The head of the investment commission has encouraged representatives from hundreds of foreign firms to invest and help build “a new Myanmar”, amid continued uncertainty over planned amendments to the foreign investment law.
“We need your assistance and support,” Myanmar Investment Commission chairman U Soe Thein told 800 Myanmar and foreign delegates at the Myanmar Global Investment Forum in Nay Pyi Taw on September 12.
“Please assist us by helping to promote our trade and industry by facilitating investment, by exposing us to world-class business practices, please assist in training our young businessman and entrepreneurs to grow with you and assist us to regain our stance back in the global arena,” he said during the opening speech at the two-day forum.
“We are in the midst of an unprecedented and multifaceted transition from military government to democracy, from armed conflict to peace and from a state-centred economy to a free market economy. And from isolation to being an active and productive member of the international community.
“We are committed to build a new Myanmar: democratic, inclusive, peaceful with sustainable economic growth, which will actively and responsibly participate in our shared mission to build a thriving and harmonious Asia.”
He reaffirmed the government’s commitment to undertaking further reforms “in order to re-enter the global economy”, including signing on to the Extractive Industries Transparency Initiative.
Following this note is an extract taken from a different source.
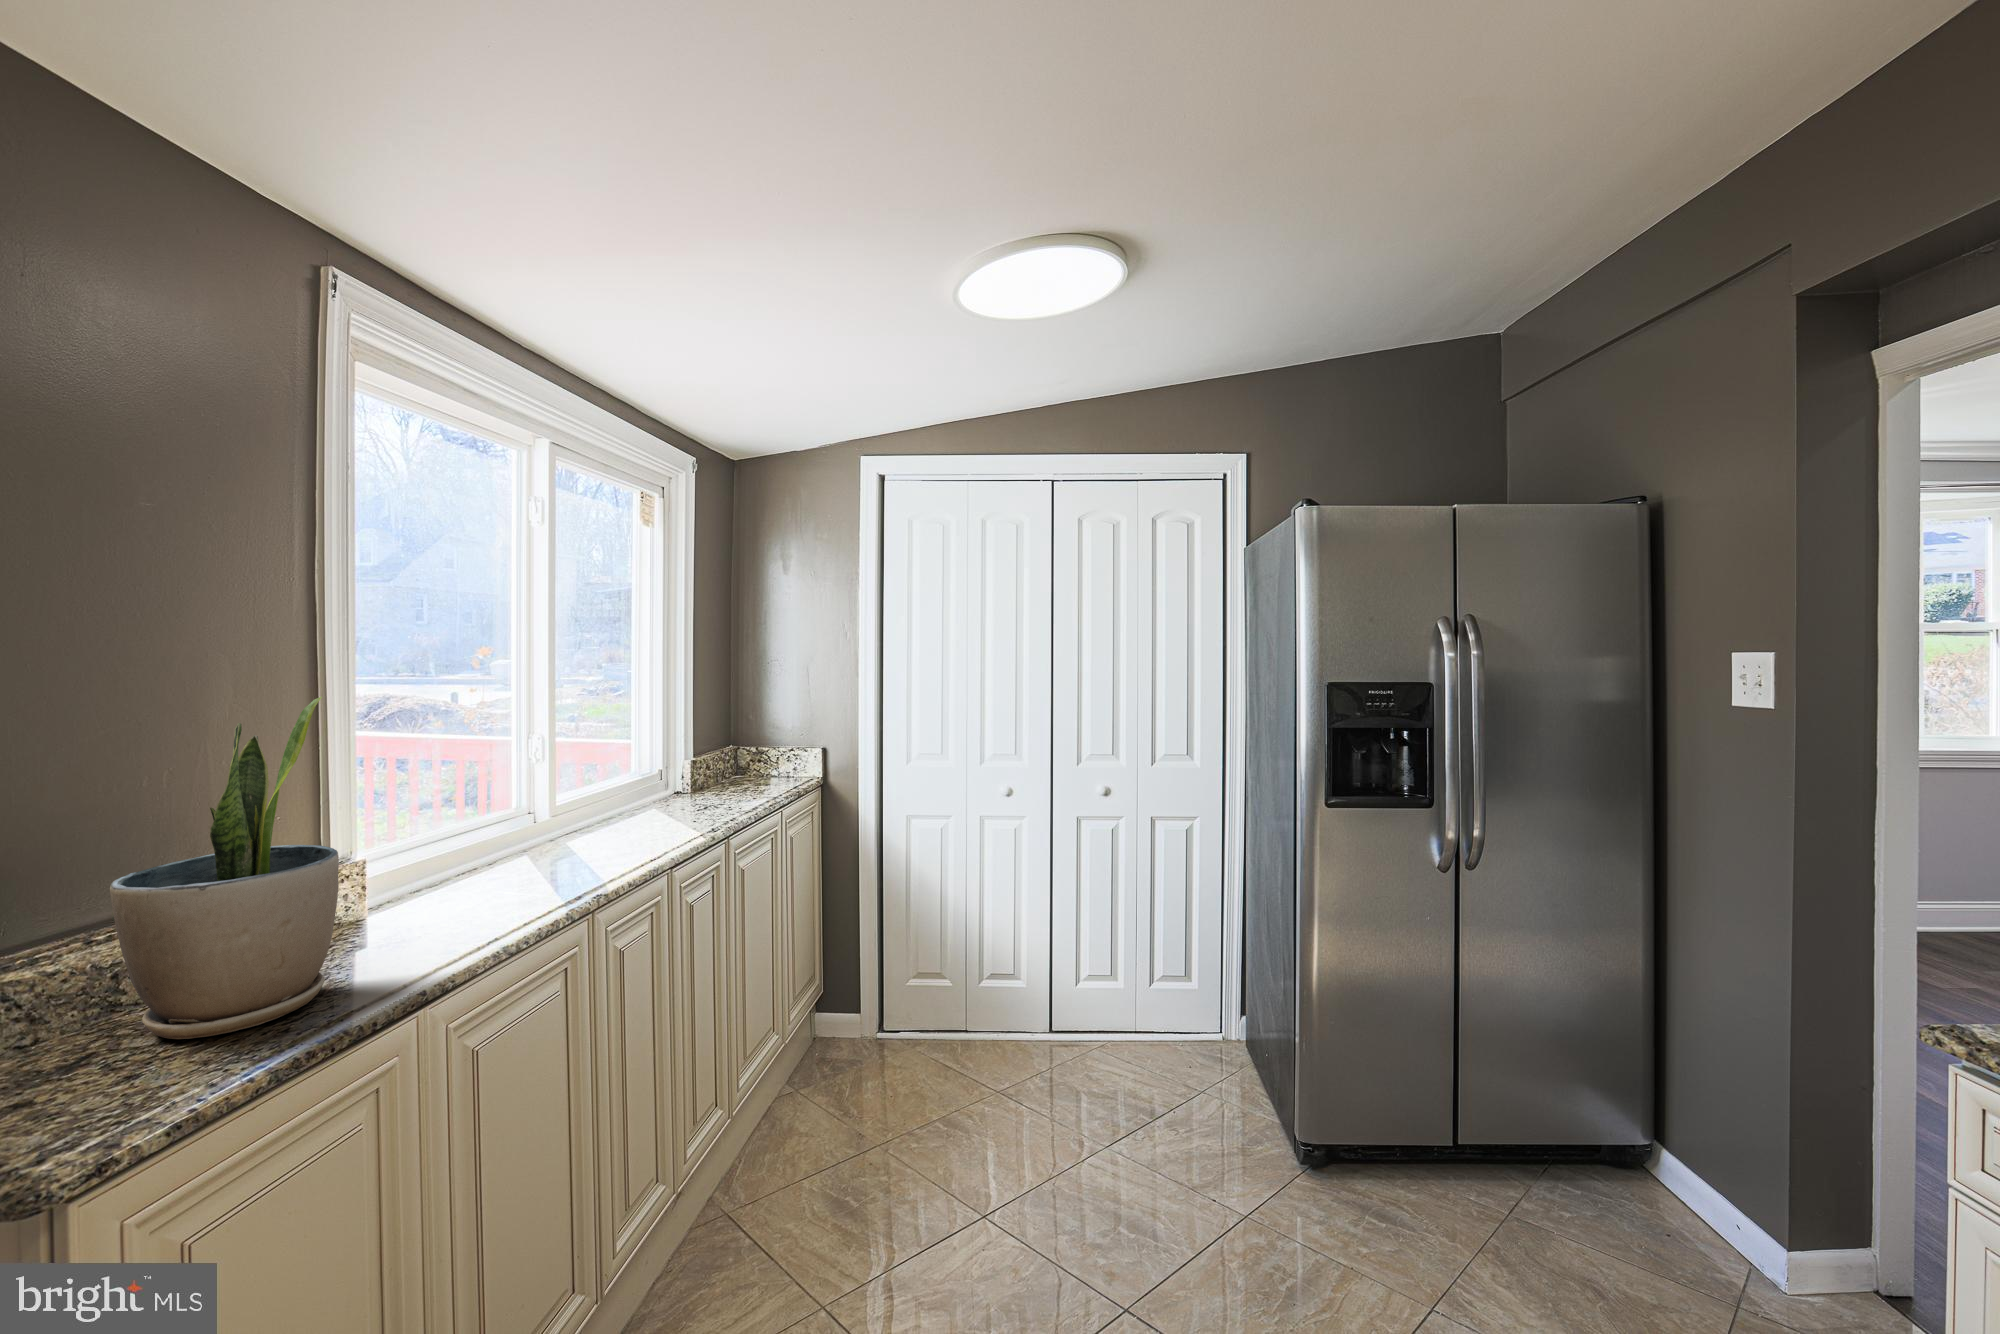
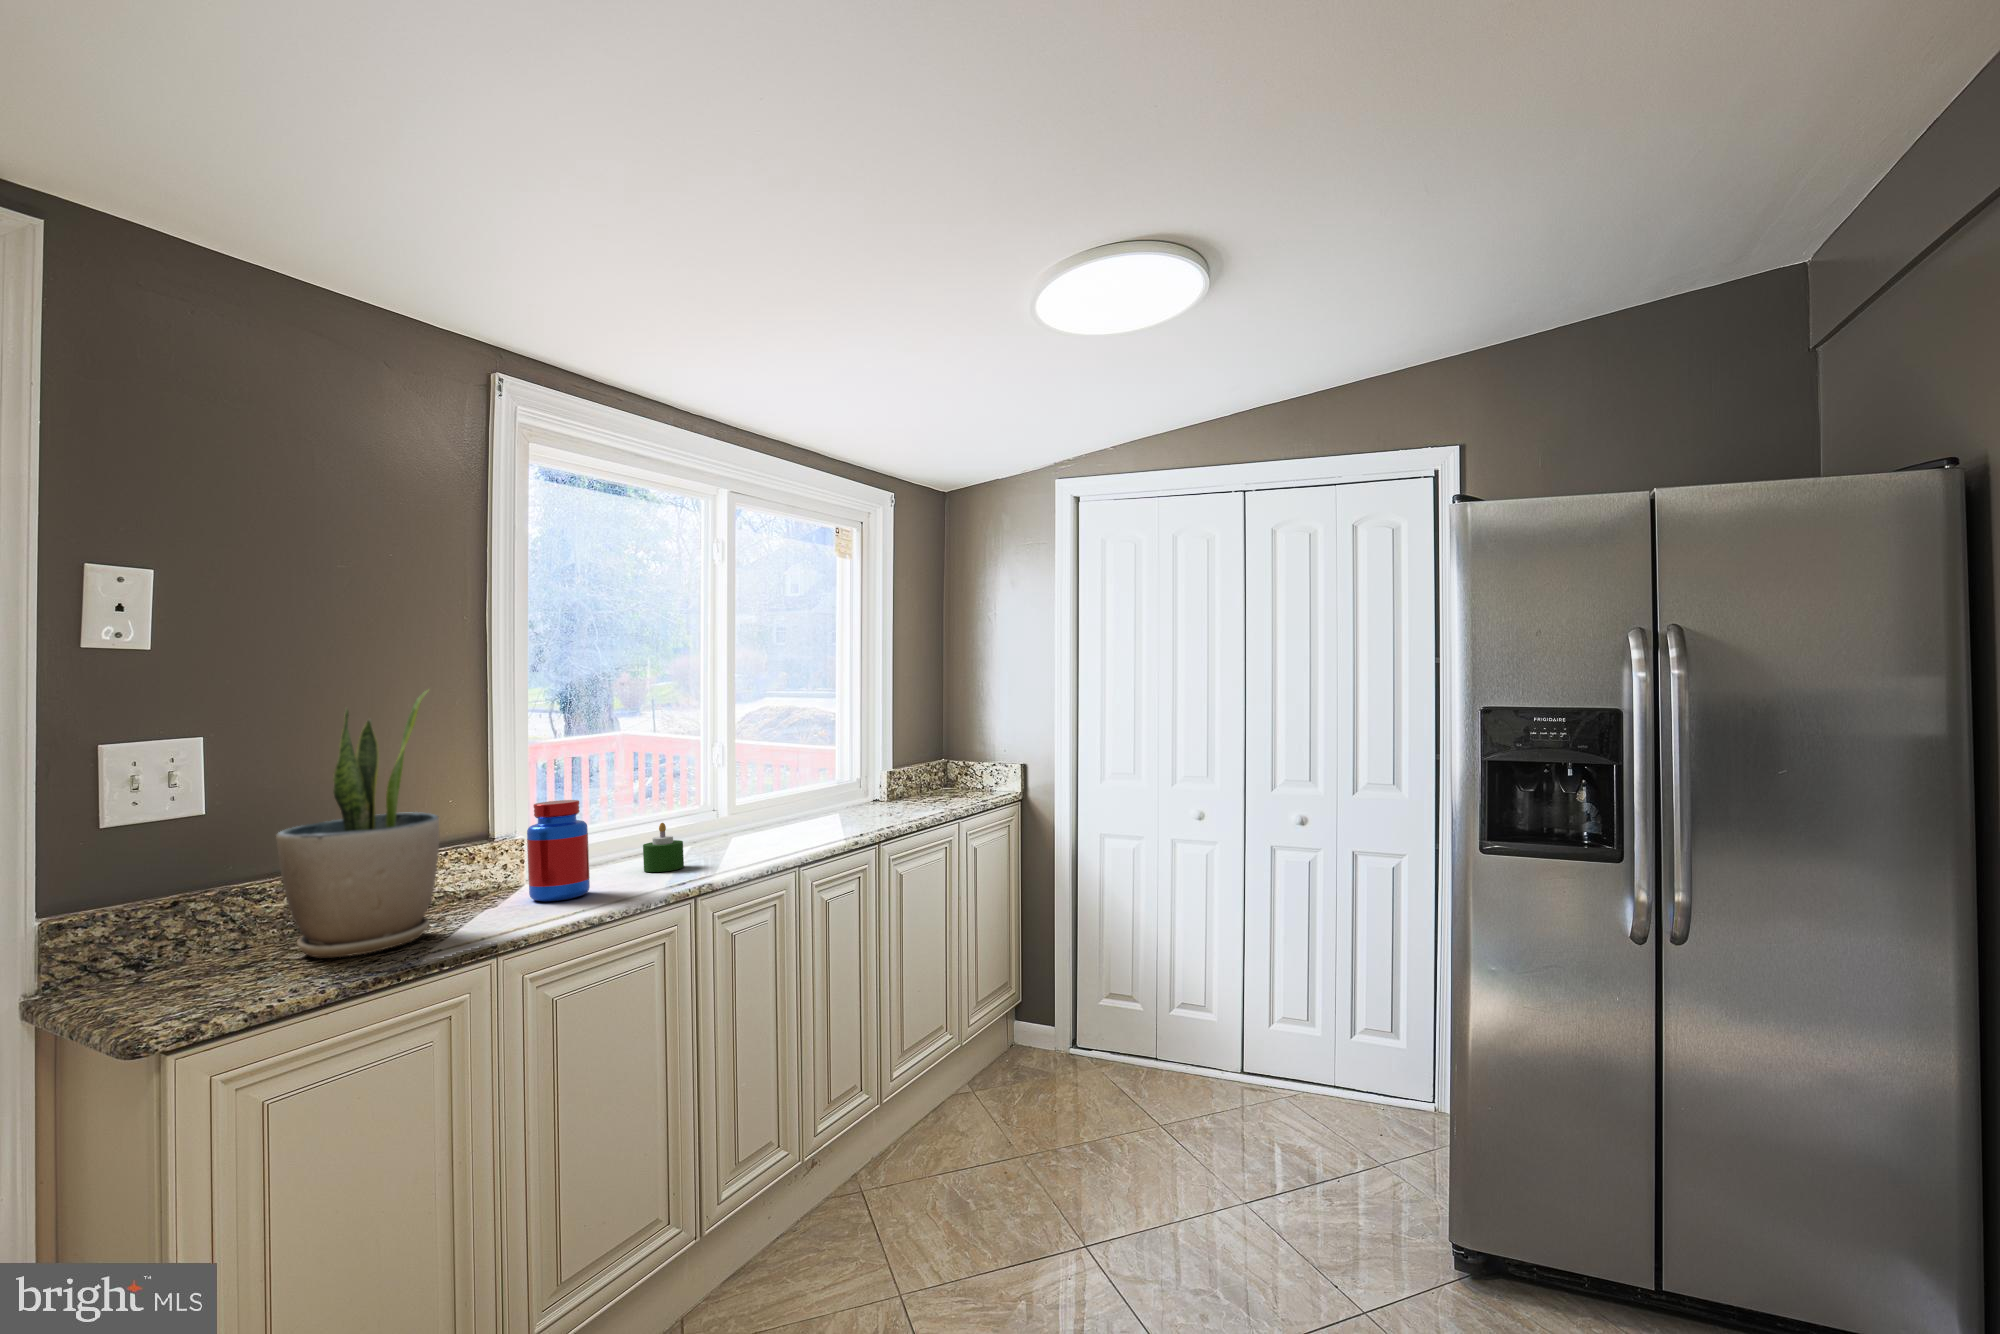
jar: none [399,816,476,933] -> present [527,800,590,901]
candle: none [505,833,553,887] -> present [643,823,684,872]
“We need to improve our political environment and ensure future stability. Democratic institutions must be strengthened. … We have a major weakness in infrastructure and reform steps are being taken regarding judiciary and other rules of law institutions,” he said.
However, U Soe Thein, who was recently shifted from the Ministry for Industry to the President’s Office, mostly avoided the main talking point among prospective investors: amendments to the foreign investment law passed by the Pyidaungsu Hluttaw on September 7.
While a controversial clause setting the minimum initial capital at US$5 million has been scrapped, foreign businesses are restricted from owning more than a 50 percent share in 13 vaguely defined sectors, including “small- and medium-sized enterprises”.
Under the 2008 constitution, the president has two weeks to either sign off on the changes or send them back to the parliament – now in recess – with suggested amendments.
Prominent businessman U Serge Pun, executive chairman of Yoma Strategic Holdings, said during a panel discussion at the forum that it would be “better for us to debate a little more so that we can find a good foreign investment law that will be sustainable”.
“Presently … there are still a lot of flaws” in the version approved by parliament on September 7, he said.
“There’s been a lot of people saying it’s taking too long, but let me say that for such a big, significant piece of legislation it is actually a very short time they are taking … we have to manage expectations.”
One potential issue, he said, is the parliament’s decision to raise the cap on foreign ownership in restricted sectors from 49pc to 50pc.
“Giving that additional 1pc, to me is really not meaningful. In fact, it is counterproductive … 50-50 is a sure way for a deadlock and investors fear deadlock because it means limbo, it means no progress.”
Denis O’Brien from telecommunications firm Digicel said small and medium companies would become the “powerhouse” of the country’s economy. As such, some amount of initial protection for Myanmar companies was in the country’s interests.
“A gradual opening up of the market is better than a ‘big bang’,” he said.
While the foreign investment law amendments are yet to be enacted, he said his firm had already made its first investment in the country, a job search website, and he encouraged other foreign companies to follow suit.
“Go in and do something small and work with a local partner. It’s time to be bold and make a move,” Mr O’Brien said.
Other panelists stressed the importance of investment that creates jobs and fosters equitable growth.
Mr Alisher Ali, chairman of Silk Road Finance, which offers a “three M” investment fund – Myanmar, Mongolia and Mozambique – said a failure to ensure all levels of society benefit from foreign investment could lead to political instability.
In Mongolia, voters recently threw out the incumbent government because economic reforms delivered high growth rates but little material benefits for average Mongolians, he said.
To avoid a similar situation, he said the Myanmar government needed to prioritise job creation.
“You cannot find better empowerment than getting someone a job. It is crucial not to have only political will from the leadership but also buy-in from the broader population,” Mr Ali said.
U Serge Pun said the reforms were irreversible but there is a risk is in “the resolve of our government to formulate good policy and follow it through”.
He cited the application of the existing foreign investment law promulgated in 1988.
“We had an investment law, a good investment law … [but] nobody wanted to go to [Myanmar Investment Commission] because we felt that it would create more problems for ourselves than it would solve.
“Today we have a very different MIC … it’s a very different mindset, a very different way of working.
“If you have a good law, you need to stick to it and implement it without fail.”